At Wednesday's meeting, Utah Division of Air Quality director Bryce Bird noted that the EPA is revising rules for radon emissions.

"Our concern would be: What is the exposure? And what can be done to reduce that?" Bird said.

"There is coordination between two federal agencies and two state agencies," he added. "The only thing we can do is use the existing regulations and wait and see what EPA does."

EPA officials could not comment on the groups' calculations and whether they applied the formulas correctly.

"We are carefully evaluating that information as part of an ongoing rulemaking to revise radon-emission requirements for uranium mills," agency spokesman Rich Mylott said. "We will also examine that information in the context of our work with Utah DEQ to ensure compliance and protect public health at the White Mesa facility."

Mylott noted that fence-line monitoring around the mill has detected no exceedances of any standards for various radionuclides.

Energy Fuels' spokesman dismissed the groups' math exercise as part of a longtime campaign against uranium.

"The activist groups, who oppose nuclear energy and uranium mining at all levels, routinely petition the regulators on various matters related to the mill," Moore said. "We expect the regulators to investigate the allegations as they always do, and respond appropriately to any of these groups' concerns."

But the tribe, not the environmental groups, was the first to raise the issue — earlier this year.

In a joint press release with the environmental groups, Ute Mountain Ute tribal chairman Manuel Heart worried about the disconnect between the new emissions calculations and the low levels assumed by regulators.
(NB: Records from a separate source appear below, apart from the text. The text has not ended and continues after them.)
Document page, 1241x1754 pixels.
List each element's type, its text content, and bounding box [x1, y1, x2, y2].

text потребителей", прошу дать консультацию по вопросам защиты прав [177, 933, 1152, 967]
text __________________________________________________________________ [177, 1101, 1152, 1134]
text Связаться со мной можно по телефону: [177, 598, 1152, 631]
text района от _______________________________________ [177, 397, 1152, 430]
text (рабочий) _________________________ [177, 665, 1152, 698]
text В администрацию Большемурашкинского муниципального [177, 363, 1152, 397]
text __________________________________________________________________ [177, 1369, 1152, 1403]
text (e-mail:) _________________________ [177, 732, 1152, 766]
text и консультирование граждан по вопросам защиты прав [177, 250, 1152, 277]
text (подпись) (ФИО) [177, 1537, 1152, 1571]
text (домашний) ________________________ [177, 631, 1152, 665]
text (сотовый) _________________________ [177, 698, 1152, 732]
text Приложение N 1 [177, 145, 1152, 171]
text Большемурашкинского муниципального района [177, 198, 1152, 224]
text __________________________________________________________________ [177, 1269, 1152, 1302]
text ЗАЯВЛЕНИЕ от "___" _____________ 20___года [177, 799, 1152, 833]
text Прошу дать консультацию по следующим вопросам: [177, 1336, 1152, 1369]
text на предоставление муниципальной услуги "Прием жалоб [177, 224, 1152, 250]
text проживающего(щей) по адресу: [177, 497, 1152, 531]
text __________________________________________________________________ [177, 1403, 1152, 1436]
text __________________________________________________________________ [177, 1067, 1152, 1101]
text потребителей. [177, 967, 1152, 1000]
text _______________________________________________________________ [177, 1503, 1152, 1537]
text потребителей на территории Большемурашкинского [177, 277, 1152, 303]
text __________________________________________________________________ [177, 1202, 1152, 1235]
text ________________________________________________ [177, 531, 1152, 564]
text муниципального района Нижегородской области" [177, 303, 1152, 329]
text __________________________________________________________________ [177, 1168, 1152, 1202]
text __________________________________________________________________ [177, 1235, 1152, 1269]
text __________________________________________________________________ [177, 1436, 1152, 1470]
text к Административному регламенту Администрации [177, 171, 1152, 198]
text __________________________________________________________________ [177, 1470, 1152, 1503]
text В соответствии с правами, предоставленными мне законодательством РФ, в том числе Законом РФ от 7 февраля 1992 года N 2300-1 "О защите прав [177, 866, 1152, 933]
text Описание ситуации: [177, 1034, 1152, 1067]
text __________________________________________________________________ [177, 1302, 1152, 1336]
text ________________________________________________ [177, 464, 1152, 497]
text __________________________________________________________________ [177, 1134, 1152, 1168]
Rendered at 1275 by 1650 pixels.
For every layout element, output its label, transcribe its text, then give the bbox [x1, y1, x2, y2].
"The Ute Mountain Ute Tribe is hopeful that it can work with the regulatory agencies and the state of Utah to resolve this issue, but first we need to understand the actual level of radon-222 emissions from Cell 1," Heart said.

Cell 1 is one of the large evaporation ponds where Energy Fuels stores radium- bearing sediments covered in water. The pond has the highest radium concentrations.

For years, the EPA has claimed that radon emission from such impoundments is negligible.

"EPA assumed that liquids on top of solid tailings reduced radon emissions," Fields said.

"We now know that radon emissions from liquid covers and solution impoundments are significant and must be monitored and controlled under [Clean Air Act] hazardous air pollution standards."

Energy Fuels annually reports concentrations of "gross radium alpha" in its cells to the state. In 2014, the concentrations increased as much as tenfold.

To explain the elevated concentrations, Energy Fuels managers told regulators that they had stopped adding fresh water to the ponds. At the same time, drought conditions resulted in less storm runoff entering the ponds and increased evaporation.

Radium concentrations in liquid waste correlate with radon emissions — the more concentrated the radium, the more radon is produced.

"The drastic increase in the calculated emissions between 2013 and 2014 has elevated the Tribe's concerns about the health and safety of the Ute Mountain Ute Tribal members living close to the White Mesa Mill, and the Tribes believes that the EPA should consider taking emergency actions to protect human health and the environment in southeastern Utah," tribal officials wrote in a brief to EPA in February.